---- Текстовый фрагмент

Мы слушали рассказ брата, не проронив ни слова, удивляясь его выдержке. Но потом он все-таки не сдержался и на слова В[ихрова]: «Что же мне с вами делать?» — посмотрел ему прямо в глаза (честные, как говорит брат) и сказал: «Владимир Ильич говорил: „Формально правильно, а по существу издевательство“ — вот и поступайте, исходя из этих слов, как найдете нужным».
Вихров, отвернувшись, сказал, что разберет это дело и на вопрос брата: «Как разберете?» — довольно грубо сказал: «Найду средство…» Брат ушел, не прощаясь, уверенный, что эту книжку, вдруг ставшую ему родной, он держал в руках последний раз.
Но они встретились еще раз. Вихров был у брата. Интересно, как он собирался. В Горкоме Вихров встретил ученика брата [298]и спросил, что он может сказать о Филонове. Терентьев сказал, что знал. «Правильно, — заметил он, выслушав, — кого бы я ни спрашивал, говорили так же, а спрашивал я многих». И еще спросил, правда ли, что Филонов живет бедно, надо ли ему помочь? Сказал, что хочет сам отнести ему книжку, занести яблоки, устроить брата в дом отдыха. Терентьев, с которым говорил Вихров, сказал: «Странно нести Филонову яблоки». Разговор этот слушал скульптор Гаспарян и тоже вмешался: «Филонову надо снести холст и краски».

--------
---- Фрагмент набора данных

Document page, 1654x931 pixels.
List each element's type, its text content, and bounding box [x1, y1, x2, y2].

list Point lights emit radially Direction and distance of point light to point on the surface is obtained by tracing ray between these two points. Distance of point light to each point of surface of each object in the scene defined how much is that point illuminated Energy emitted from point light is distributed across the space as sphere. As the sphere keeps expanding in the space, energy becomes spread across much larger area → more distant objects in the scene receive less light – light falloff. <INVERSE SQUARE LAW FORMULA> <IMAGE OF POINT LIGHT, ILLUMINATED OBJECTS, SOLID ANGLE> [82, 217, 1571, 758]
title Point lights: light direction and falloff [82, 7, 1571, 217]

--------

● Условие задачи
Выведите без изменений отрывок из текста о Филонове, начиная со слов «Мы слушали рассказ» и заканчивая словами «руках последний раз.».

● Ответ на задание
Мы слушали рассказ брата, не проронив ни слова, удивляясь его выдержке. Но потом он все-таки не сдержался и на слова В[ихрова]: «Что же мне с вами делать?» — посмотрел ему прямо в глаза (честные, как говорит брат) и сказал: «Владимир Ильич говорил: „Формально правильно, а по существу издевательство“ — вот и поступайте, исходя из этих слов, как найдете нужным».
Вихров, отвернувшись, сказал, что разберет это дело и на вопрос брата: «Как разберете?» — довольно грубо сказал: «Найду средство…» Брат ушел, не прощаясь, уверенный, что эту книжку, вдруг ставшую ему родной, он держал в руках последний раз.